**Work instructions**
In the entries below, count every line that has the string "balloon", and answer with that count alone.

**Records excerpted from a collection**
....

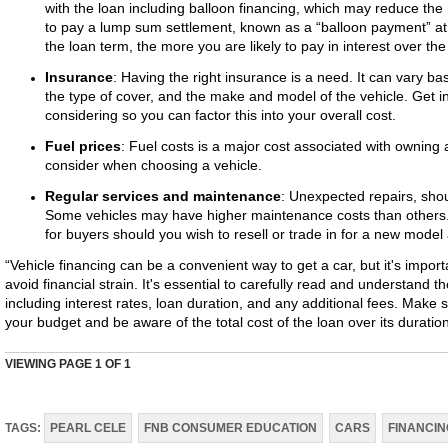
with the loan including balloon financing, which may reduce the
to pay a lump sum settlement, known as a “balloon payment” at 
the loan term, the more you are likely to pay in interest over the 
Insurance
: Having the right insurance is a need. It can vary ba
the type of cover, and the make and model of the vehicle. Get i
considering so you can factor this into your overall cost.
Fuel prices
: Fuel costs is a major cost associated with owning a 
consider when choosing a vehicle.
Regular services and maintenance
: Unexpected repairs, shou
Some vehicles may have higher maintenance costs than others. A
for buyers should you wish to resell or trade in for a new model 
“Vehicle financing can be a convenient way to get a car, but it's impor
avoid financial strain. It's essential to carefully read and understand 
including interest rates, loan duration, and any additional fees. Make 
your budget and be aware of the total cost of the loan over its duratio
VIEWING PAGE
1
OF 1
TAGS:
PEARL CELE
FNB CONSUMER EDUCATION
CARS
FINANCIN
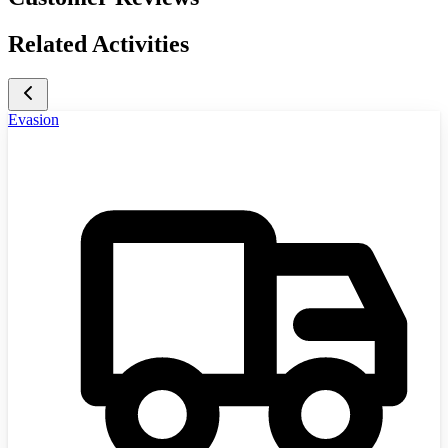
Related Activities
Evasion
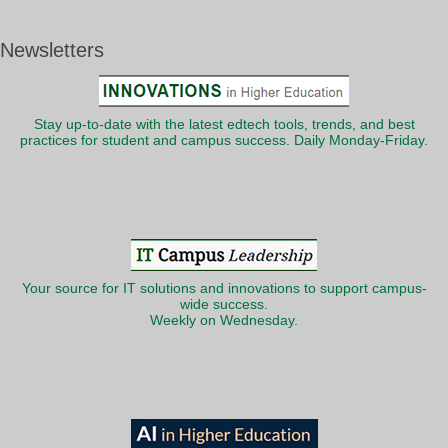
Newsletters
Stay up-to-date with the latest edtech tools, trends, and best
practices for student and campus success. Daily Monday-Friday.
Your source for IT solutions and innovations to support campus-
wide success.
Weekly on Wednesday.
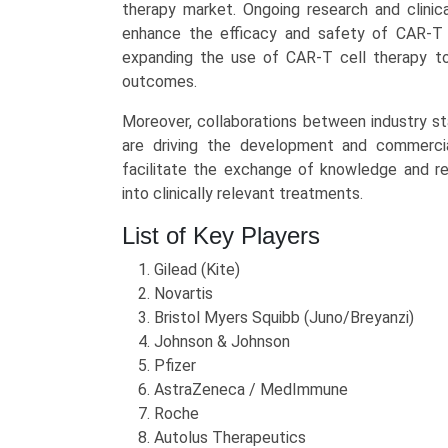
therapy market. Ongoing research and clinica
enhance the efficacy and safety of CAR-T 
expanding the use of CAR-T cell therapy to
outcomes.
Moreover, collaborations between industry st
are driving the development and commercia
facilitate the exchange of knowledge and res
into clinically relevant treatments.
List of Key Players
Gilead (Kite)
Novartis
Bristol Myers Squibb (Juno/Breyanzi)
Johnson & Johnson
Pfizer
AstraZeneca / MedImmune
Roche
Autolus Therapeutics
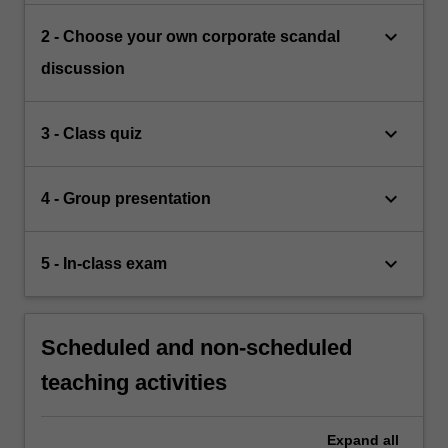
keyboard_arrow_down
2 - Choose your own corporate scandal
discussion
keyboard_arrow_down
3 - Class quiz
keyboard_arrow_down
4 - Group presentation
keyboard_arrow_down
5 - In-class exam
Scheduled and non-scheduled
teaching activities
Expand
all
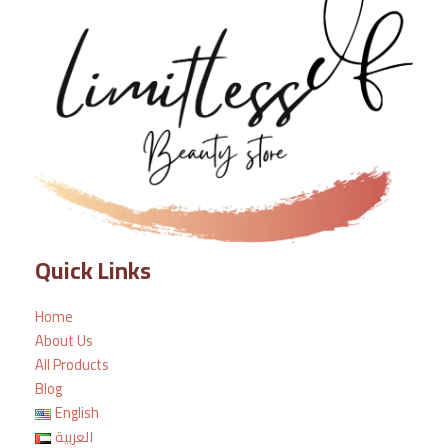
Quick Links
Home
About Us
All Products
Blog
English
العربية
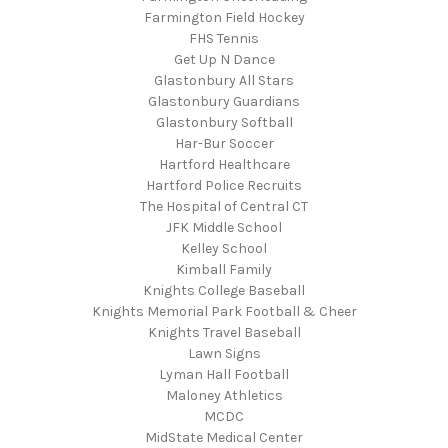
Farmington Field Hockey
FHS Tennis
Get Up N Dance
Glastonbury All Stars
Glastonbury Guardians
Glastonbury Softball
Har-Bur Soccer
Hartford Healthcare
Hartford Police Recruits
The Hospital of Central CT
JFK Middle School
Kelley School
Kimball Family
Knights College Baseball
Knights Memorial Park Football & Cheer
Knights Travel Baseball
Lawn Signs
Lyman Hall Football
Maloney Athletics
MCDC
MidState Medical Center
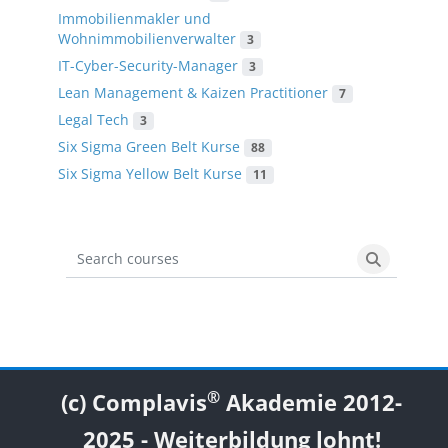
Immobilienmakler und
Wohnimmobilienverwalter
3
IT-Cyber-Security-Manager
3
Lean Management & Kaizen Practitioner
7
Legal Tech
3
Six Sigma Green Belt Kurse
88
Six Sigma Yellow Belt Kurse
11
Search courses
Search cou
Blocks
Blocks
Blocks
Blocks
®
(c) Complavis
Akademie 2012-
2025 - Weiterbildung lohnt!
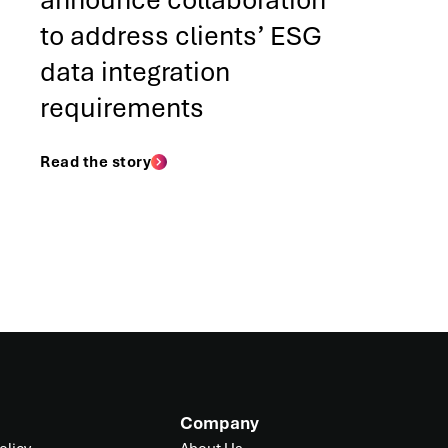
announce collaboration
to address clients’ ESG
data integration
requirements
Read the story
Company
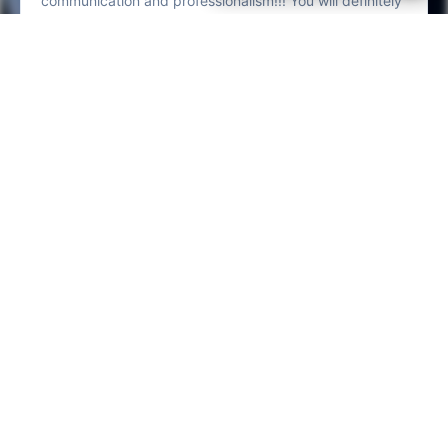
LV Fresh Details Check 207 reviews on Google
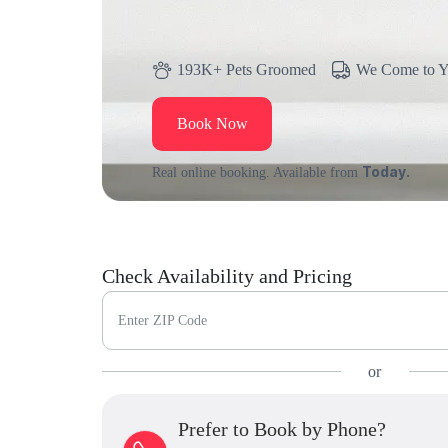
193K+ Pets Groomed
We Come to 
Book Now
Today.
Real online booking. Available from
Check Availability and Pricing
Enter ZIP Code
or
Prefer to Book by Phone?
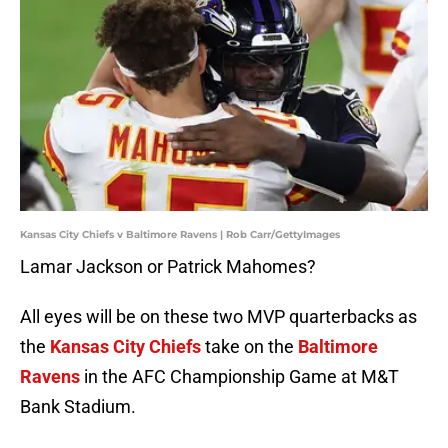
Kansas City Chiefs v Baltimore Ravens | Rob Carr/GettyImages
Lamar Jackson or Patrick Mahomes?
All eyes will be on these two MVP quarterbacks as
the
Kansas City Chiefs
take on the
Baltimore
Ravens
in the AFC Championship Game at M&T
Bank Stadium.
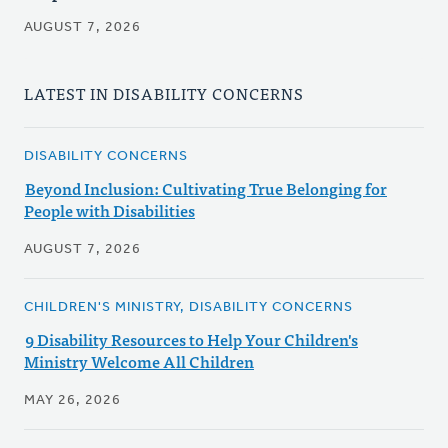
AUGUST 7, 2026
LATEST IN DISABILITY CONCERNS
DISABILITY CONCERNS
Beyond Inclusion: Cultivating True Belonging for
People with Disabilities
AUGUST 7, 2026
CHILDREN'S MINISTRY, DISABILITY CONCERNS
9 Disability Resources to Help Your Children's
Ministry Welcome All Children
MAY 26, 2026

....

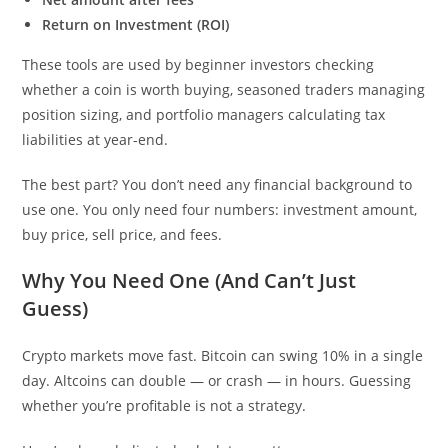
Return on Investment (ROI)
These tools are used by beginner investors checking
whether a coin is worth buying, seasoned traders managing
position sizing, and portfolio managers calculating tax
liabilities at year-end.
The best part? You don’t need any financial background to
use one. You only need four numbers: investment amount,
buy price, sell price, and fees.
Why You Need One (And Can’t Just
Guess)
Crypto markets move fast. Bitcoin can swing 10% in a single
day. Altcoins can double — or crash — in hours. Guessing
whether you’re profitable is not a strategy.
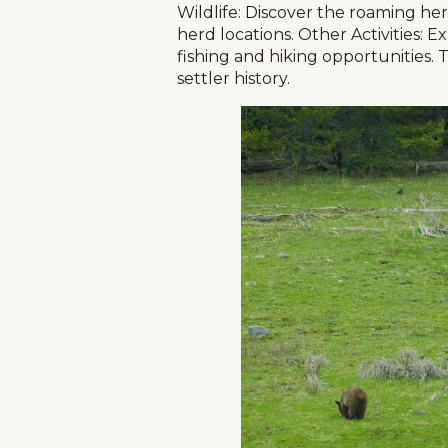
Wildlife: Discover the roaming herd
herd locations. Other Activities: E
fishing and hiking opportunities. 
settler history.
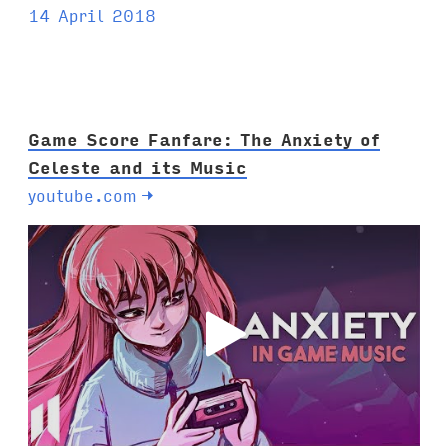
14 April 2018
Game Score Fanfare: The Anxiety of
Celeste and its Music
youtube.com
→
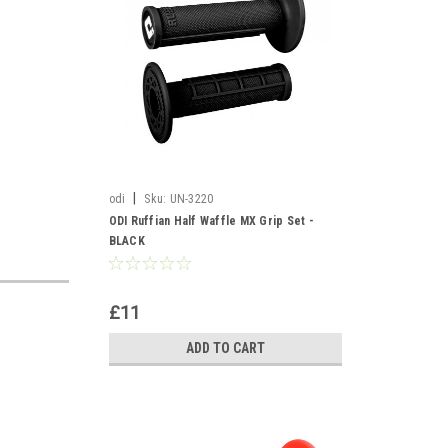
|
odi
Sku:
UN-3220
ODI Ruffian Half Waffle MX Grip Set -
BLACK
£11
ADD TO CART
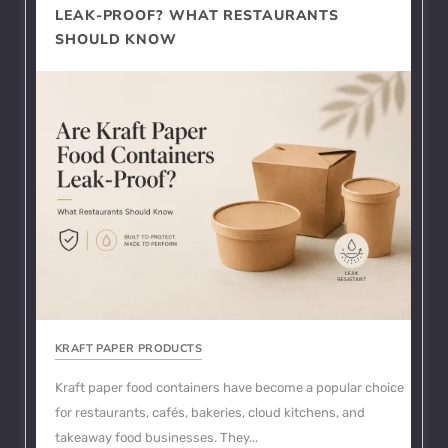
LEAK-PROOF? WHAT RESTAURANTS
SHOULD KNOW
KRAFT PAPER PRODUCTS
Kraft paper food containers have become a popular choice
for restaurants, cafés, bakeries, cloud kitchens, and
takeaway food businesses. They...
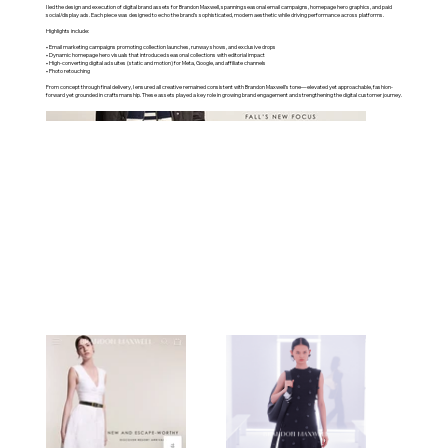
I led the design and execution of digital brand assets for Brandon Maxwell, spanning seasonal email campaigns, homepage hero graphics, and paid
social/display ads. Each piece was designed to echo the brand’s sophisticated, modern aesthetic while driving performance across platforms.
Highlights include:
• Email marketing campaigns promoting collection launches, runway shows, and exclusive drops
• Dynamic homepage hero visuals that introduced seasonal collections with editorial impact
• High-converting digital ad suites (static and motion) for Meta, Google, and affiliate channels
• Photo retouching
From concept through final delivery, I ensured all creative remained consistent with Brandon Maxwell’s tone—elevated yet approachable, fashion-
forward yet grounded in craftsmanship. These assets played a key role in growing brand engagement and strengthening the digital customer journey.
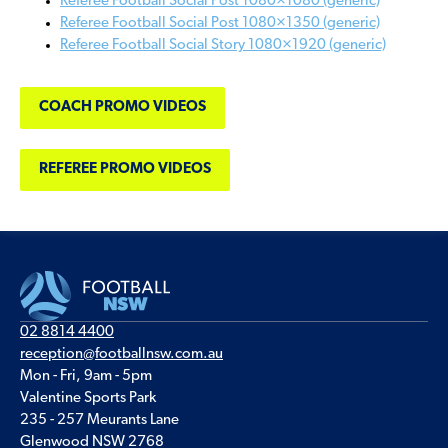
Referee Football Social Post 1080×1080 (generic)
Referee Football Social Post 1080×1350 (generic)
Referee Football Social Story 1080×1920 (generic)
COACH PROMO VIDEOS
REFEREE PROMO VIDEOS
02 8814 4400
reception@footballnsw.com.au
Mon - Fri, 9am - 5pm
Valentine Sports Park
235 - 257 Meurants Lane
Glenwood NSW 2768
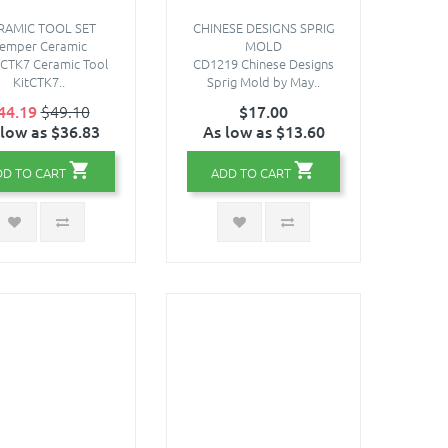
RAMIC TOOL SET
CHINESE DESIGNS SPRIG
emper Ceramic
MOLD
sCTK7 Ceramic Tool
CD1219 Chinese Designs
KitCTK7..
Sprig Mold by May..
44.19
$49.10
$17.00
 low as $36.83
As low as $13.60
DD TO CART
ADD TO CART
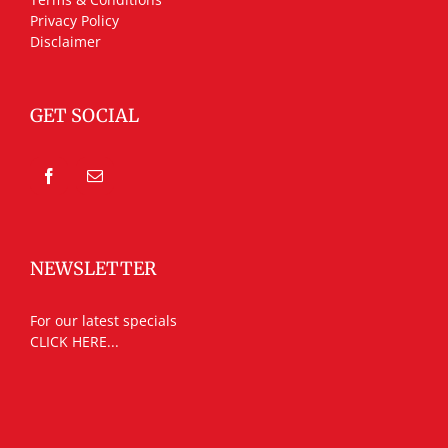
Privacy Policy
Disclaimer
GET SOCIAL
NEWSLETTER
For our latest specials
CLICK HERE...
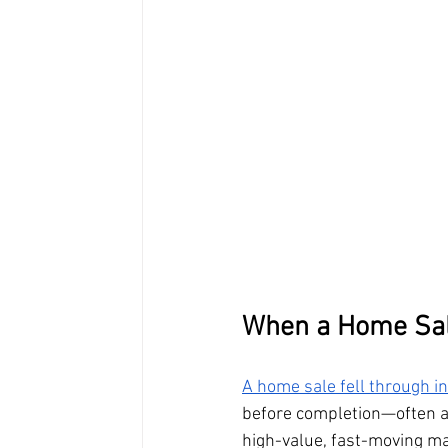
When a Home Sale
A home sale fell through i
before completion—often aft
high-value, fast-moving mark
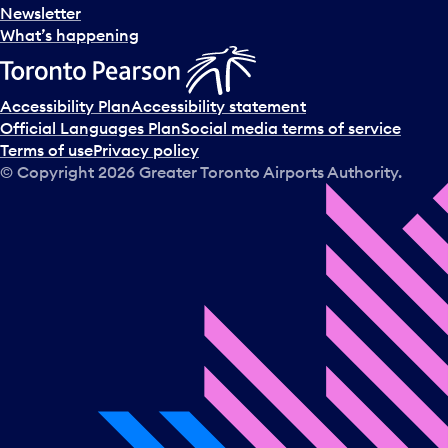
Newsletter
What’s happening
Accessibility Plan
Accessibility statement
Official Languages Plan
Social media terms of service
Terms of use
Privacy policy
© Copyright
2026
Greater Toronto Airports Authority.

....

**The answer**
2